EXERCISE DIRECTIONS:
Only the lines from the one containing "7.660, 2012/05/22 05:30: 63.2 -> 62.7" through the final line below belong in the output, copied exactly and without pictures.

[Change detection data]
========

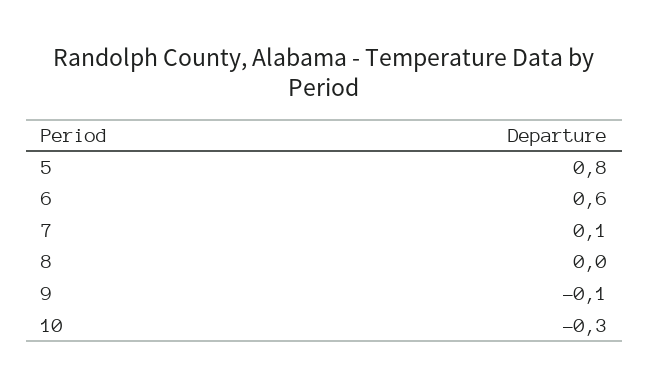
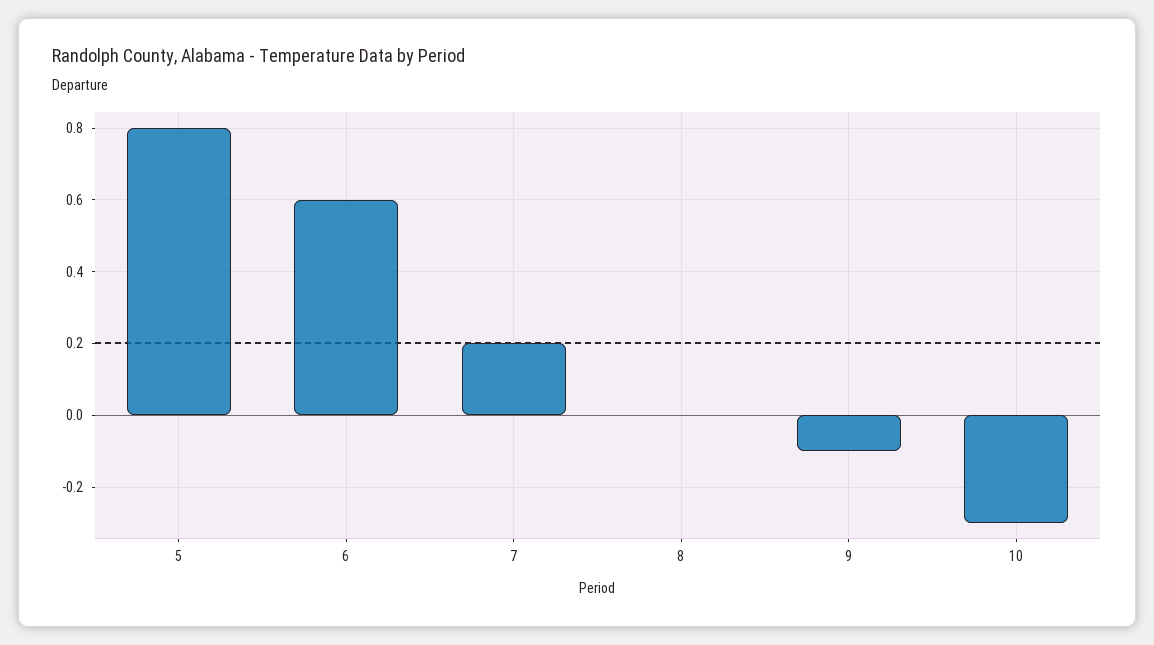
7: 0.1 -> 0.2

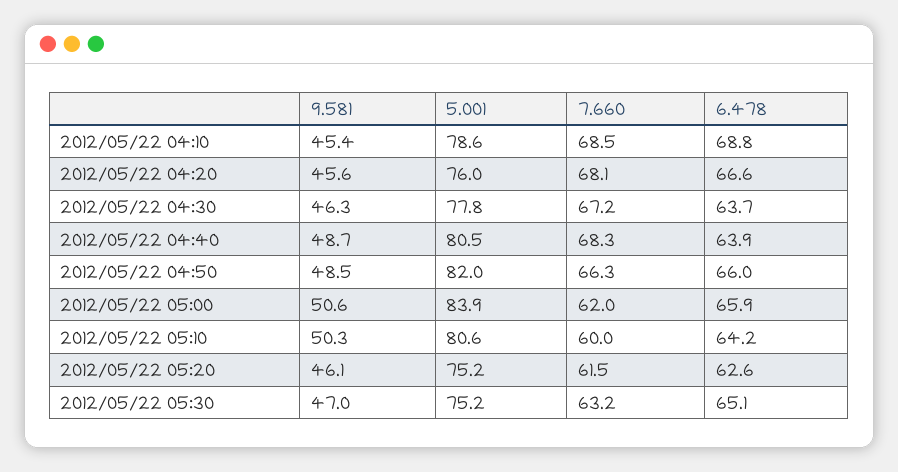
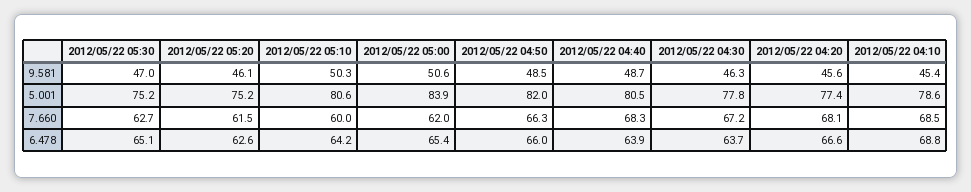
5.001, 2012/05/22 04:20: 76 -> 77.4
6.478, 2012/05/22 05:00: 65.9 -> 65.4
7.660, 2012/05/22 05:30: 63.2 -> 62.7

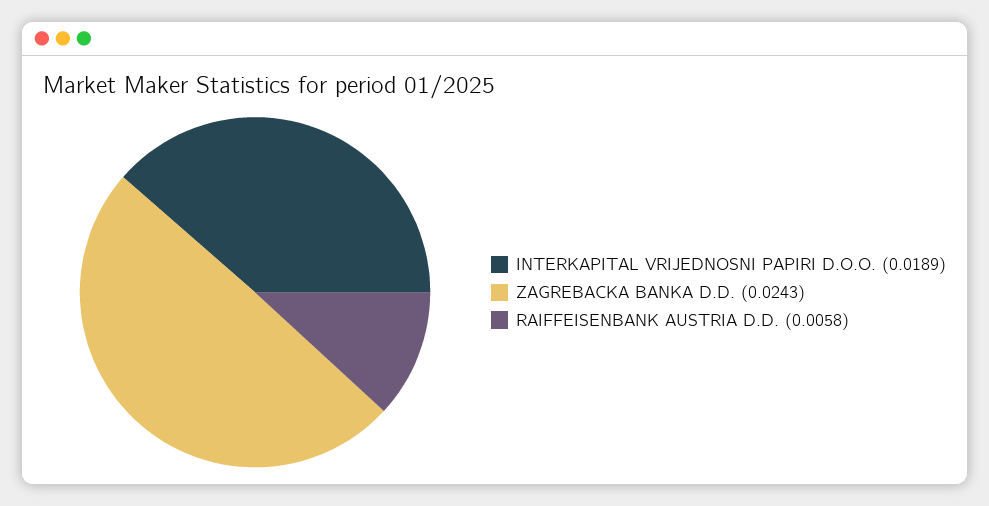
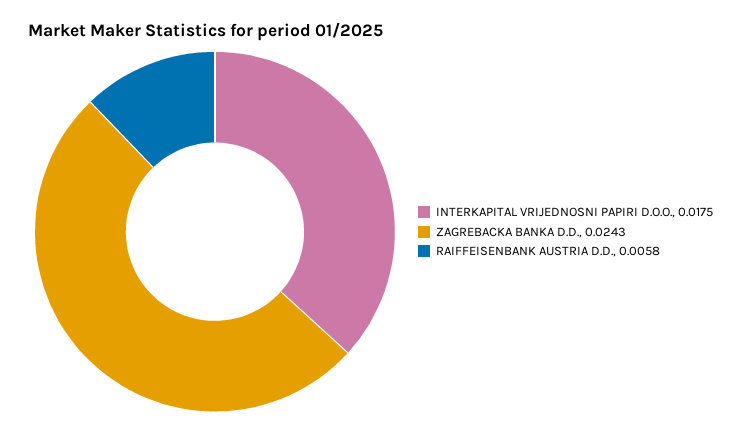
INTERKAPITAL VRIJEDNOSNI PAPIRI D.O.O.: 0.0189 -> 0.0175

========

EXERCISE OUTPUT:
7.660, 2012/05/22 05:30: 63.2 -> 62.7

INTERKAPITAL VRIJEDNOSNI PAPIRI D.O.O.: 0.0189 -> 0.0175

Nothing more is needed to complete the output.